Она должна закончить роман. Ничего подобного ему до сих пор не издавалось; он произведет сенсацию. Уж если тщеславным обормотам наподобие школьных дружков Уильяма удается наделать шуму их жалкими богохульствами, подумайте, какое действие может произвести эта книга, впервые сказав правду о проституции! Мир готов к этой правде; новый век стоит при дверях; каждый год появляется новый труд, в котором бедность оказывается предметом статистического рассмотрения, а не дешевой романтической трескотни. Все, что теперь требуется, это большой роман, способный увлечь воображение публики — тронуть ее, прогневить, пронять до мозга костей, привести в ужас, скандализировать. История, которая будет хватать людей за руки и отводить на такие улицы, на какие они и носов никогда сунуть не решались; история, которая сорвет все покровы с поступков, коих никто еще никогда не показывал, позволит зазвучать голосам, доселе неслыханным. История, которая безжалостно укажет пальцем на тех, кто во всем виноват. И пока такой роман не выйдет в свет, проституток будет по-прежнему душить саван, на котором начертано: «Большое общественное зло», а причина их бедствий будет по-прежнему разгуливать на свободе…
Конфетка опускает взгляд на созданные ветерком чернильные узоры. Самое время заменить их чем-то более осмысленным.
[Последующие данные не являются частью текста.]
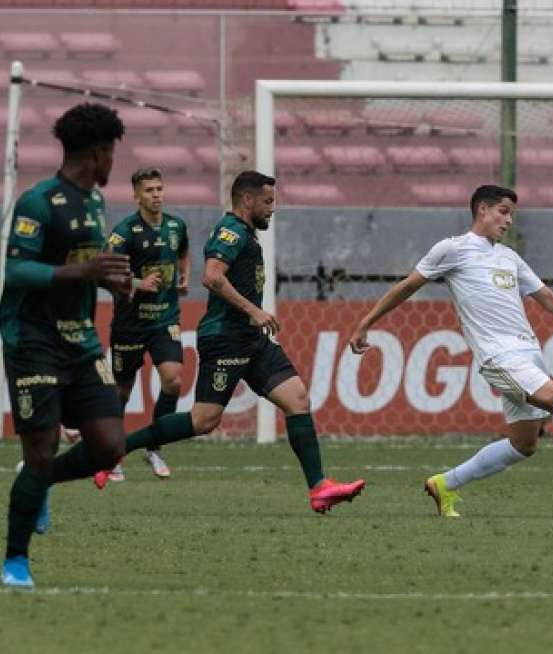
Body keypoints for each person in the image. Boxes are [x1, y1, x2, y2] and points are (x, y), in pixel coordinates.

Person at [348, 184, 553, 517]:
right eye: (504, 212)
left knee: (524, 445)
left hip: (529, 353)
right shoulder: (453, 249)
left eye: (512, 215)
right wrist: (365, 323)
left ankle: (444, 484)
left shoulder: (509, 257)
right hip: (498, 358)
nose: (508, 221)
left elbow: (546, 297)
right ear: (482, 210)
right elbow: (406, 287)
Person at [90, 171, 366, 513]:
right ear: (247, 200)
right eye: (267, 201)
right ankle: (117, 450)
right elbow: (211, 277)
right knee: (204, 420)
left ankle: (319, 488)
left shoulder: (244, 233)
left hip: (250, 338)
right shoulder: (230, 232)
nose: (272, 208)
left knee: (297, 399)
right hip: (225, 338)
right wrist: (255, 311)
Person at [2, 103, 130, 588]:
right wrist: (87, 272)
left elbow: (88, 265)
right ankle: (15, 562)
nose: (114, 162)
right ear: (98, 152)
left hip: (79, 340)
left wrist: (113, 283)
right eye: (112, 152)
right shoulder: (39, 202)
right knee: (42, 448)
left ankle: (38, 484)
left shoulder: (95, 204)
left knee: (109, 447)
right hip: (32, 342)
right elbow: (15, 271)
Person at [103, 167, 191, 481]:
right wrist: (139, 283)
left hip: (165, 318)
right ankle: (112, 454)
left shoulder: (176, 225)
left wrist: (184, 276)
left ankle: (154, 447)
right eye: (149, 191)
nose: (156, 195)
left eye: (159, 189)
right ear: (136, 196)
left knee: (174, 380)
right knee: (122, 392)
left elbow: (183, 252)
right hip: (130, 323)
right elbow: (105, 273)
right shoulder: (124, 232)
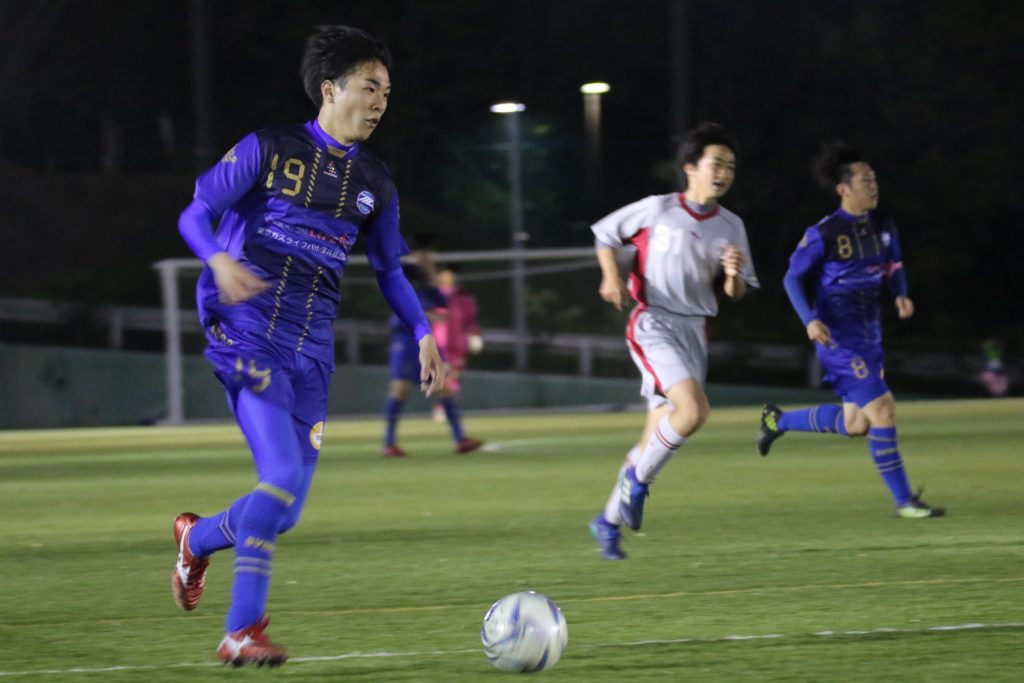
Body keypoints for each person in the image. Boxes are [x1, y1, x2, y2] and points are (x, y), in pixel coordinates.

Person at [171, 25, 447, 667]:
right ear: (330, 89)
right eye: (369, 87)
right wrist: (218, 261)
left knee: (284, 511)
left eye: (386, 92)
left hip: (311, 349)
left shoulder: (375, 182)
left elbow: (390, 272)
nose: (380, 102)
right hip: (246, 331)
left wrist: (425, 333)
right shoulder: (269, 148)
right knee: (282, 477)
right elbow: (194, 213)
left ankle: (197, 539)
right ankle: (242, 630)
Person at [587, 122, 759, 560]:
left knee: (655, 437)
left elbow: (736, 292)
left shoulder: (731, 226)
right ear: (690, 168)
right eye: (716, 163)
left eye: (731, 166)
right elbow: (605, 234)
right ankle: (637, 483)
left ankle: (607, 522)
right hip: (653, 323)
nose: (724, 173)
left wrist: (734, 273)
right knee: (693, 411)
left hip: (695, 330)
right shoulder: (658, 208)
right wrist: (611, 277)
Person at [757, 141, 944, 519]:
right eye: (865, 180)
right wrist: (809, 319)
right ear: (843, 188)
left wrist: (900, 294)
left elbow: (893, 266)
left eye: (874, 179)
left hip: (870, 336)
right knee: (883, 410)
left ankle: (777, 420)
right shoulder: (823, 233)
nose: (873, 185)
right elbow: (792, 278)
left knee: (855, 423)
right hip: (838, 339)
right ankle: (905, 501)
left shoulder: (883, 224)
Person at [381, 264, 483, 456]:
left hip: (425, 344)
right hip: (406, 345)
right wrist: (426, 317)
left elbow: (442, 303)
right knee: (400, 390)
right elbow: (399, 320)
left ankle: (460, 439)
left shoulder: (428, 291)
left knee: (444, 387)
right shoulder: (401, 291)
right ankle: (388, 443)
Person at [430, 263, 483, 422]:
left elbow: (471, 321)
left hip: (456, 345)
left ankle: (444, 408)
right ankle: (446, 406)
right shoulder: (431, 296)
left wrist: (474, 335)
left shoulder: (463, 298)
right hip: (435, 344)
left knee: (453, 377)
Все падшие женщины мира ждут, когда она скажет правду. «Это рассказ не обо мне, — говорила она тем из своих товарок, которые умели читать, — он обо всех нас…». И сейчас в ее озаренном солнцем кабинете на Прайэри-Клоуз, она начинает раскаиваться в сказанном.
— Я умираю, Тиша, — так говорила ей Элизабет в последнюю ночь своей жизни — в ночь, которая предшествовала вашей встрече с Конфеткой — помните, в писчебумажной лавчонке на Грик-стрит? — Завтра утром я уже стану куском холодного мяса. В комнате приберутся, а меня бросят в реку. И угри станут выедать мне глаза.